What this task involves
Beneath this instruction is a block of data; output from it exactly the lines that run from the one containing "#595930; stroke-width: 18" through the one containing "central; stroke-width: 4.5;", inclusive.

[Collected data]
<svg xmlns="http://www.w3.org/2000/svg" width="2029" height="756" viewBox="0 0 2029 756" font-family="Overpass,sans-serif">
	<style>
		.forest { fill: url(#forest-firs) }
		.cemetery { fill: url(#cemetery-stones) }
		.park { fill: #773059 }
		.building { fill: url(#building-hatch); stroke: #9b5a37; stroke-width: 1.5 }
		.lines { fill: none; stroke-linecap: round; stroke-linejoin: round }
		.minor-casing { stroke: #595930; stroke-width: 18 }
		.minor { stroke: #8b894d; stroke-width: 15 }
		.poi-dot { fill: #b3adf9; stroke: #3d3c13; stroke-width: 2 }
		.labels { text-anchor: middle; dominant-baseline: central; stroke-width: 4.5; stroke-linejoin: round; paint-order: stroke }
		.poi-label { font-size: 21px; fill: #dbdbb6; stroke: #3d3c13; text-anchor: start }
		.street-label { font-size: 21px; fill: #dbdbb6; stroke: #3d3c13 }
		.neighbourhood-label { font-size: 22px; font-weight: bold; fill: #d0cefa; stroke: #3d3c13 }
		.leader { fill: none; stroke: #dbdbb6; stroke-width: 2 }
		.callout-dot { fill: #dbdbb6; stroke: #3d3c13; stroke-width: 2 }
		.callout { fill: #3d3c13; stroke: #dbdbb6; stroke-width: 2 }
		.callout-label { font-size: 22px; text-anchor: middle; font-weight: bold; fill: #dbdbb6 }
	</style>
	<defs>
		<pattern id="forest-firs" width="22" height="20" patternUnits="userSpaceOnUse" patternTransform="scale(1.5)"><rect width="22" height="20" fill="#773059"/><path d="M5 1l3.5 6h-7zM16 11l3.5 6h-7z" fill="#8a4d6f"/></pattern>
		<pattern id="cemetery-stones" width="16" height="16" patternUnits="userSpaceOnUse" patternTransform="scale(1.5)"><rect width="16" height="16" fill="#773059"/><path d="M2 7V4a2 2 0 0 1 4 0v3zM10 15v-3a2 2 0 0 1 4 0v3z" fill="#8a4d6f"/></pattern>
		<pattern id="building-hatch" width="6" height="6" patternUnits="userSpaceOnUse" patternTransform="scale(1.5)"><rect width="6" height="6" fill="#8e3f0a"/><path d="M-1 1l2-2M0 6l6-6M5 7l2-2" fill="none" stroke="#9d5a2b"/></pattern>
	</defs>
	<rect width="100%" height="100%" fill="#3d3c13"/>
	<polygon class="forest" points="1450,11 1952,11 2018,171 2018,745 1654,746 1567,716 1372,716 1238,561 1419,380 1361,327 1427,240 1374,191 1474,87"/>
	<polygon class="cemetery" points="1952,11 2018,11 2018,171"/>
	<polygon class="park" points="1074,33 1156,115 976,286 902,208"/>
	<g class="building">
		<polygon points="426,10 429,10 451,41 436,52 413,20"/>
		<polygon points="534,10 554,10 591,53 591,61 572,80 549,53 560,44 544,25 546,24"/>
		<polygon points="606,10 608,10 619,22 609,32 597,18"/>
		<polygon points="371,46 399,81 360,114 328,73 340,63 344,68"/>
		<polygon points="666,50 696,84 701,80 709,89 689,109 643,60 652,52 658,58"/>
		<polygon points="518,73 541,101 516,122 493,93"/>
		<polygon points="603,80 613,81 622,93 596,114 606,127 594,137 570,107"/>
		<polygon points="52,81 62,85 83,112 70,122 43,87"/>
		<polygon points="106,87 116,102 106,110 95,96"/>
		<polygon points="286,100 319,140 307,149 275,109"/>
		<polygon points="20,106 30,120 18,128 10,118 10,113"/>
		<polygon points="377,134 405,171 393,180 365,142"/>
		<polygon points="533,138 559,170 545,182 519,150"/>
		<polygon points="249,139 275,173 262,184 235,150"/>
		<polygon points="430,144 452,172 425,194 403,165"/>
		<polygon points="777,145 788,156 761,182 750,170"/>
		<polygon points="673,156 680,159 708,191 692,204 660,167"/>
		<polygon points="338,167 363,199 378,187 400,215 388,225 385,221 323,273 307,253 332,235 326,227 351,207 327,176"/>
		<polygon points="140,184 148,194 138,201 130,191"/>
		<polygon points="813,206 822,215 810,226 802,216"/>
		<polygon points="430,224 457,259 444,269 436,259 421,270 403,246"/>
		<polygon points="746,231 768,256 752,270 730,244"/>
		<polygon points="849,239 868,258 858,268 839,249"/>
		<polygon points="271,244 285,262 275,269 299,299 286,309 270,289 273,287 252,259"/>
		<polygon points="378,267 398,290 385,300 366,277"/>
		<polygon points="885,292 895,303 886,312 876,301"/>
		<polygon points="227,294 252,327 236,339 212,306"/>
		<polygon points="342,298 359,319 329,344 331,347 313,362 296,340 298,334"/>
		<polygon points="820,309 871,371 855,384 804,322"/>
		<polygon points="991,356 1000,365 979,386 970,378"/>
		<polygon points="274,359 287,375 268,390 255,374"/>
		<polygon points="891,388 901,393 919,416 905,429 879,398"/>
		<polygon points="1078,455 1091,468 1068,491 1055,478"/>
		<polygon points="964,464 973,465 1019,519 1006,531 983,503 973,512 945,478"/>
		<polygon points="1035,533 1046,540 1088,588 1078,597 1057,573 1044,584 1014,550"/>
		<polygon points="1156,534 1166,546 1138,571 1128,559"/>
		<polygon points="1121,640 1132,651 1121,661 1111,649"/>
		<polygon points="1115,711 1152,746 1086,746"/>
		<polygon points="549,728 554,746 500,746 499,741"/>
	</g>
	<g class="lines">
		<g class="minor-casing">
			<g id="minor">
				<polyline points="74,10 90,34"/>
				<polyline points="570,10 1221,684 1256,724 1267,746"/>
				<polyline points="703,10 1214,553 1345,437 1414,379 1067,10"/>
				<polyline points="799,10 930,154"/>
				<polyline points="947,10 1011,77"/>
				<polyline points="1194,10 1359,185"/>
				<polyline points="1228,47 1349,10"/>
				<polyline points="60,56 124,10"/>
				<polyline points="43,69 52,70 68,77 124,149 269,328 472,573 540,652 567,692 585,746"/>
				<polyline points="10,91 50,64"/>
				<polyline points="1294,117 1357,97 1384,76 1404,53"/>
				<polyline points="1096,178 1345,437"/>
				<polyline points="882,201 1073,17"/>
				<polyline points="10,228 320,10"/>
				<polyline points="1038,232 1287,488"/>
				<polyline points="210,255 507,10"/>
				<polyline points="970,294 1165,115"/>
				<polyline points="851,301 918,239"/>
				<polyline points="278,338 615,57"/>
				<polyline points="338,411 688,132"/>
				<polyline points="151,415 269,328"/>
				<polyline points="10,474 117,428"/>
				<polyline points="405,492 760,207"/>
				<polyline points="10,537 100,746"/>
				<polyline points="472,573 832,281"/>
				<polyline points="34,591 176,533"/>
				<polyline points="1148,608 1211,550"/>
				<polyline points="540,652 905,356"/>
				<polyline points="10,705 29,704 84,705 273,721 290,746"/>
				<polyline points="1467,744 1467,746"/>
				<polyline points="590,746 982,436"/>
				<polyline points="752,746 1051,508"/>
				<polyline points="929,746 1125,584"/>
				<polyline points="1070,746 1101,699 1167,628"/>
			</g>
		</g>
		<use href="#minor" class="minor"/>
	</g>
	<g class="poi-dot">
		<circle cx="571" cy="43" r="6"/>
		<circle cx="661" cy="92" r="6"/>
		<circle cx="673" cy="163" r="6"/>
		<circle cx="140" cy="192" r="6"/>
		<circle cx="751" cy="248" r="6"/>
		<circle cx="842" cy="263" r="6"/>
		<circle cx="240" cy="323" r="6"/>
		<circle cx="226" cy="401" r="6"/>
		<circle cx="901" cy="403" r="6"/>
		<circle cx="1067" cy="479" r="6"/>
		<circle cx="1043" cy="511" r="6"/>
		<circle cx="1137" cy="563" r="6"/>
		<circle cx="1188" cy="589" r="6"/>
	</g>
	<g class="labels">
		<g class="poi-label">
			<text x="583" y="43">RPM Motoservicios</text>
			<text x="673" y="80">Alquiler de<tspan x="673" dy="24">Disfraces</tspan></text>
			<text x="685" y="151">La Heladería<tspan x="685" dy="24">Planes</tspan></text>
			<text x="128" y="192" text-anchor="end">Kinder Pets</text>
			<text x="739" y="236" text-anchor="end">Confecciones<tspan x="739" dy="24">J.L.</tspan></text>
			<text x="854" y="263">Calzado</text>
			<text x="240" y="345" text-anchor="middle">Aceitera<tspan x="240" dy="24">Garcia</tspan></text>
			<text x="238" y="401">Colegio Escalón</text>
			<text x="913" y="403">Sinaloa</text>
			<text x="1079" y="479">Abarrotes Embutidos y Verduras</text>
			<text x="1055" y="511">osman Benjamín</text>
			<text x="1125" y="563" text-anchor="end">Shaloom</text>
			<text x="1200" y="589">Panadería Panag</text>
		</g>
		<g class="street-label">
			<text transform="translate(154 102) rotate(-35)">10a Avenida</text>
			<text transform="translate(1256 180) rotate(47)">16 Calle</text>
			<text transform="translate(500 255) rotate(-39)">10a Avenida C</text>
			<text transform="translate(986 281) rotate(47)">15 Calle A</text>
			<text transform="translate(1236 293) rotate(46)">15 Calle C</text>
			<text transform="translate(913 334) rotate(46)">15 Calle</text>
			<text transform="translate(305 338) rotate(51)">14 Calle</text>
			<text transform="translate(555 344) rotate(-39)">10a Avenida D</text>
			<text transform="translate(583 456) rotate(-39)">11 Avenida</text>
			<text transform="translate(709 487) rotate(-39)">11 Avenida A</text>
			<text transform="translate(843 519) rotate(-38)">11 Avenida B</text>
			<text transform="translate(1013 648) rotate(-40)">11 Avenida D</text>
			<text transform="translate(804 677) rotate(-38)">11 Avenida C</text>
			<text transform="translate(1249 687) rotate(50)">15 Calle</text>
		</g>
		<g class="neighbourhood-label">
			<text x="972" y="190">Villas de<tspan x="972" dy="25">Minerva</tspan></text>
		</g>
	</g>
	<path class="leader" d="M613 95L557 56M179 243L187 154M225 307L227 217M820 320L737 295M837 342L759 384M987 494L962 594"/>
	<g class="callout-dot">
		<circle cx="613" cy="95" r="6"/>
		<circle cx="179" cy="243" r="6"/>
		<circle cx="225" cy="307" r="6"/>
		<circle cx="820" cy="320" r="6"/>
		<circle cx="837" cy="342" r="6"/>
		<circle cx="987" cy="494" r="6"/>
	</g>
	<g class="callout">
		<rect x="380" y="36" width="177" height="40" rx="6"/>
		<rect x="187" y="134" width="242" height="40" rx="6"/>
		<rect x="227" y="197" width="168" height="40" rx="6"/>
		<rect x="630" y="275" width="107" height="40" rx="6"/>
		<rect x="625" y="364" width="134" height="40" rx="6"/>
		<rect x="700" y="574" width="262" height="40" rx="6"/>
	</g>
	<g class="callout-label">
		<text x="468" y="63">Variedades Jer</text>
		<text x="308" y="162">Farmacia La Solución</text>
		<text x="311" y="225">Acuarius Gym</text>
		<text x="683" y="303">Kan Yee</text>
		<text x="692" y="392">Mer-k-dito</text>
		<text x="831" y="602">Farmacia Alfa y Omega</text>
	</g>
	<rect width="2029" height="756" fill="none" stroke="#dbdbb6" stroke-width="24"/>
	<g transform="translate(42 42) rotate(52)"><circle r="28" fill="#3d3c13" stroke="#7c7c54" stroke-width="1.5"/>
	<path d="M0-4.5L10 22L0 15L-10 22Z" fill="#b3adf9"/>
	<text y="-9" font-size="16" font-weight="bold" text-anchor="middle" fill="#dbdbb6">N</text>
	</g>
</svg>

* * *

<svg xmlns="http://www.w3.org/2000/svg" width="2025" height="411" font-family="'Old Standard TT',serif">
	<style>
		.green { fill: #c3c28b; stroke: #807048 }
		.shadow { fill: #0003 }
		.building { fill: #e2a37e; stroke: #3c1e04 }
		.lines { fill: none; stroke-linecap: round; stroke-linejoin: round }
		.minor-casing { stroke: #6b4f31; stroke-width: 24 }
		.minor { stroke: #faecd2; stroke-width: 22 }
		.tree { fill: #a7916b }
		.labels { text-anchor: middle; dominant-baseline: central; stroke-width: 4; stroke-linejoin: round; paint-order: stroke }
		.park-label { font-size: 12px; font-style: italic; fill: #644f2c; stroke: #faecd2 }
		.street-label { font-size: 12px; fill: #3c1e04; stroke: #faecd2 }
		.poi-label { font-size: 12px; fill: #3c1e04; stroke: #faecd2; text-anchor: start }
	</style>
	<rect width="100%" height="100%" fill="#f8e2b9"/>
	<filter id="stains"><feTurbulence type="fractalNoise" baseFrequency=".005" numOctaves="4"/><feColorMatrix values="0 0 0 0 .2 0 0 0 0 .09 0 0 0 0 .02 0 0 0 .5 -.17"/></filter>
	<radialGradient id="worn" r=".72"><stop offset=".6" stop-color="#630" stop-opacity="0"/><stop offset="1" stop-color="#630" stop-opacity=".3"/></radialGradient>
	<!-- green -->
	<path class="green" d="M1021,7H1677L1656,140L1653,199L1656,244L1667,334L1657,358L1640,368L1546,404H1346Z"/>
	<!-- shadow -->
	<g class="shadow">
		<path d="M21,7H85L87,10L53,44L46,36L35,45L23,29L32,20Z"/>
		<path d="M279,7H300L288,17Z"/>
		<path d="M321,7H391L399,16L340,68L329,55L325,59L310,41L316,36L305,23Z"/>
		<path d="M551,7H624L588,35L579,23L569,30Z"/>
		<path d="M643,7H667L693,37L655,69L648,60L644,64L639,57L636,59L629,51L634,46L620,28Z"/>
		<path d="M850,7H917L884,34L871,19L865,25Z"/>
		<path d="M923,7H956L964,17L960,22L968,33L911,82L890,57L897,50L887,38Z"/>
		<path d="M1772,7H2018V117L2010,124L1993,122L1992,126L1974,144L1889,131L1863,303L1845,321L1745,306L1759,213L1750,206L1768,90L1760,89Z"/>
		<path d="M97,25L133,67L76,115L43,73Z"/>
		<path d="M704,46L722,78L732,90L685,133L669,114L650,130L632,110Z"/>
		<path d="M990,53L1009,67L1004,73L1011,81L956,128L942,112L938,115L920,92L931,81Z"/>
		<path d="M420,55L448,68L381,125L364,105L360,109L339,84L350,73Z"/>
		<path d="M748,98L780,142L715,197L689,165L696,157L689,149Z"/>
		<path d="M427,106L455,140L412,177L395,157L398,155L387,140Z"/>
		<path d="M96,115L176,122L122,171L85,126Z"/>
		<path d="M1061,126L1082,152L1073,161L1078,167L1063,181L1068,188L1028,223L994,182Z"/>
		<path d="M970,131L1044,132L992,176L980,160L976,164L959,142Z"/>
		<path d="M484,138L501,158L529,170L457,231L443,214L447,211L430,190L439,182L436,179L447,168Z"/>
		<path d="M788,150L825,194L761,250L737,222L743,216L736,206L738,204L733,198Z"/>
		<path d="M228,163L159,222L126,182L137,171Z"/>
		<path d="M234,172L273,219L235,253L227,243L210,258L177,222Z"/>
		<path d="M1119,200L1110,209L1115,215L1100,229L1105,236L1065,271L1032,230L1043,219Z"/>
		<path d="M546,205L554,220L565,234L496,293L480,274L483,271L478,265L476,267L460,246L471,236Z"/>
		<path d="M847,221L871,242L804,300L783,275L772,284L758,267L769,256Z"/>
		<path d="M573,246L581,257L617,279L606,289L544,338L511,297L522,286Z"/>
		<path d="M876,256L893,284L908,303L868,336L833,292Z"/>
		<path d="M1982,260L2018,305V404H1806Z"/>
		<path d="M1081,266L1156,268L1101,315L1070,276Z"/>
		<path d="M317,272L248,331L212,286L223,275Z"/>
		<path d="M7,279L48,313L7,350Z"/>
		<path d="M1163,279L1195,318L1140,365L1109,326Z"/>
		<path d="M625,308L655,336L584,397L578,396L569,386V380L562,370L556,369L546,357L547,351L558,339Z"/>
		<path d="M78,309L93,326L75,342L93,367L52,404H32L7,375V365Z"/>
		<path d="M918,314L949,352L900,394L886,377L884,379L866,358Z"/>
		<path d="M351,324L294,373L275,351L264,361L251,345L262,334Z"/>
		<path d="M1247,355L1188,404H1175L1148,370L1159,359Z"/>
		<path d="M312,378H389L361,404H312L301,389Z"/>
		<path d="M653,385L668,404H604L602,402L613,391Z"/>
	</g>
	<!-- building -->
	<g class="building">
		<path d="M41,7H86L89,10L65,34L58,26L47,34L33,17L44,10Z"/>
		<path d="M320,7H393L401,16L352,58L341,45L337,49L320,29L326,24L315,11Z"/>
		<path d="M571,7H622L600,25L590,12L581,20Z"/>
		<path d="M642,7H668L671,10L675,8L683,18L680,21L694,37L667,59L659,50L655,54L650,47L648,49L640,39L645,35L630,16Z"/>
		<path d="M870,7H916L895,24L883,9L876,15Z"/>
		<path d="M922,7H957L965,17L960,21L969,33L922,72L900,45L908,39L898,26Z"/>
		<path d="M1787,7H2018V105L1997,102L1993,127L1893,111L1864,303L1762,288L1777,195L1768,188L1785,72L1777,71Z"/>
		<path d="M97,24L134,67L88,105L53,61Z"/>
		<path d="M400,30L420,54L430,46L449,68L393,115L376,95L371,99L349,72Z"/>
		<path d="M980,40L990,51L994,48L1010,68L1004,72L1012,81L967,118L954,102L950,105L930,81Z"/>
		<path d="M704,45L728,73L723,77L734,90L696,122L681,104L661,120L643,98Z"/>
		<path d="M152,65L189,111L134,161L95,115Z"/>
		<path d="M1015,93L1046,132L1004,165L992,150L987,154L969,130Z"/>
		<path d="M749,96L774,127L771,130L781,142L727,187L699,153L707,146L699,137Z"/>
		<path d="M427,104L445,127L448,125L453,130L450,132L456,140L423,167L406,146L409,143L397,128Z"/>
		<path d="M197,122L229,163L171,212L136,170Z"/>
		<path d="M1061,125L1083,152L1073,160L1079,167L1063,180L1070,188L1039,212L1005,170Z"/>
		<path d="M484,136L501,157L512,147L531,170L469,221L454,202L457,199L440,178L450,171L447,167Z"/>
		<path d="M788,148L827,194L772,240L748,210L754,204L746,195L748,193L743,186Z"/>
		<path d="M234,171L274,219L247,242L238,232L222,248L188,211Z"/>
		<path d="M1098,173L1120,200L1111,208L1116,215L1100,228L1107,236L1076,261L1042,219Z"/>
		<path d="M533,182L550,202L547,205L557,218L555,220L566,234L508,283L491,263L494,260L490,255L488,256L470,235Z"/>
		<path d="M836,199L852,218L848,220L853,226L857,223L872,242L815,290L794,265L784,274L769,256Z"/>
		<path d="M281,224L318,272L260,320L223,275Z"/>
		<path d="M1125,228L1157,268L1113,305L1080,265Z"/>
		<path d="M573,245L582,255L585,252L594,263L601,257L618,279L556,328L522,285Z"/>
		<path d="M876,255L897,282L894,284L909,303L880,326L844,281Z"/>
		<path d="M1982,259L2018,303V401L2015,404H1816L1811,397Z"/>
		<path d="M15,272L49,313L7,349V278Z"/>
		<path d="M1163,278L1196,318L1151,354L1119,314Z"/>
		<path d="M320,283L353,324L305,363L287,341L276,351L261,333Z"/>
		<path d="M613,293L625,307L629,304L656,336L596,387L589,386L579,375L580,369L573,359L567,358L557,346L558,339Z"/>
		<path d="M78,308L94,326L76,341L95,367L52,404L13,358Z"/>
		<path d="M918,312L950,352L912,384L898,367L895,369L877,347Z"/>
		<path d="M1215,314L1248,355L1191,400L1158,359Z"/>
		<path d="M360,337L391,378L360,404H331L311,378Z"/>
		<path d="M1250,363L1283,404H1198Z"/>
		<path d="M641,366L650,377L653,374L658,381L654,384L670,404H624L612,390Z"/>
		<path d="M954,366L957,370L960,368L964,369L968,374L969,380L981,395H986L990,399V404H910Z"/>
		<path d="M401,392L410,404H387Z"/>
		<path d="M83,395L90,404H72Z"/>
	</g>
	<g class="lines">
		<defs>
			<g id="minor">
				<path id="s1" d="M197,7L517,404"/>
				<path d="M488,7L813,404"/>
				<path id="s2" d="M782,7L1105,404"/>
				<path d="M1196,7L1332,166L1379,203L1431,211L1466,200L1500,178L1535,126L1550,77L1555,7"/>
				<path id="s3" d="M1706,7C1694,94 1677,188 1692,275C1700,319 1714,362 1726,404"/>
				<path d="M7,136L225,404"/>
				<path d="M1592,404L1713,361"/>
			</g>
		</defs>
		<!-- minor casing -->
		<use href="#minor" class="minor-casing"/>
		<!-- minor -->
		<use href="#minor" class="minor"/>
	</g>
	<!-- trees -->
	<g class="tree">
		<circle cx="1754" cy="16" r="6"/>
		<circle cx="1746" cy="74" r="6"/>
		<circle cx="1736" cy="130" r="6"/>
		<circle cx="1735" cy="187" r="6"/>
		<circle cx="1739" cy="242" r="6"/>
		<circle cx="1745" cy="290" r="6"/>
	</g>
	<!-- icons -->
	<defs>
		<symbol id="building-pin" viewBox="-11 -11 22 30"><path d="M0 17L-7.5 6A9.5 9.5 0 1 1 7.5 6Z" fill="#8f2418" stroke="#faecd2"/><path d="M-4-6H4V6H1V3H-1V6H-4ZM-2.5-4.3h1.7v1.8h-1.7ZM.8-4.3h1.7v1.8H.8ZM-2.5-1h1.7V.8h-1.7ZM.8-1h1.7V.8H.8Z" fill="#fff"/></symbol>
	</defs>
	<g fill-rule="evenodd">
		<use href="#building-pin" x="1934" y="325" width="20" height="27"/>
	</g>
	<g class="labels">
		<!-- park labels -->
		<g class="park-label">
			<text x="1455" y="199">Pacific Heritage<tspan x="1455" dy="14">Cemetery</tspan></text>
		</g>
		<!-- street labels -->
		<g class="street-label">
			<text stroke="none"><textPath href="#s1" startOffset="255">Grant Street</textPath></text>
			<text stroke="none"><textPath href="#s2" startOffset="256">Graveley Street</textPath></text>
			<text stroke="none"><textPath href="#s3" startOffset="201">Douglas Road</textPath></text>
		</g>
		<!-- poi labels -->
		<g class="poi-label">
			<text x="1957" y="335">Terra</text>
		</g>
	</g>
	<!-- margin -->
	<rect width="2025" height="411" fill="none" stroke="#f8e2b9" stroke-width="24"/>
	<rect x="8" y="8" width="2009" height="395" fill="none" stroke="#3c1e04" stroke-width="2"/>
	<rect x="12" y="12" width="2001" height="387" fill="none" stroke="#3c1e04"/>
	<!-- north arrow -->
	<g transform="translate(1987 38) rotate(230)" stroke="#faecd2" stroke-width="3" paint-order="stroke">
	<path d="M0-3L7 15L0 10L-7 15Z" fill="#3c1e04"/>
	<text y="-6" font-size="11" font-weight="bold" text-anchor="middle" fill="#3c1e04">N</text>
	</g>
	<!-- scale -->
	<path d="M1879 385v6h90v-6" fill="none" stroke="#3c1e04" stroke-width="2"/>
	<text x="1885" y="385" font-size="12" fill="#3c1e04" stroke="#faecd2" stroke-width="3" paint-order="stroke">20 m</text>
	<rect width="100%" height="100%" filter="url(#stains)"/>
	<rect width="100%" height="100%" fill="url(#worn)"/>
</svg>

Answer to this task
		.minor-casing { stroke: #595930; stroke-width: 18 }
		.minor { stroke: #8b894d; stroke-width: 15 }
		.poi-dot { fill: #b3adf9; stroke: #3d3c13; stroke-width: 2 }
		.labels { text-anchor: middle; dominant-baseline: central; stroke-width: 4.5; stroke-linejoin: round; paint-order: stroke }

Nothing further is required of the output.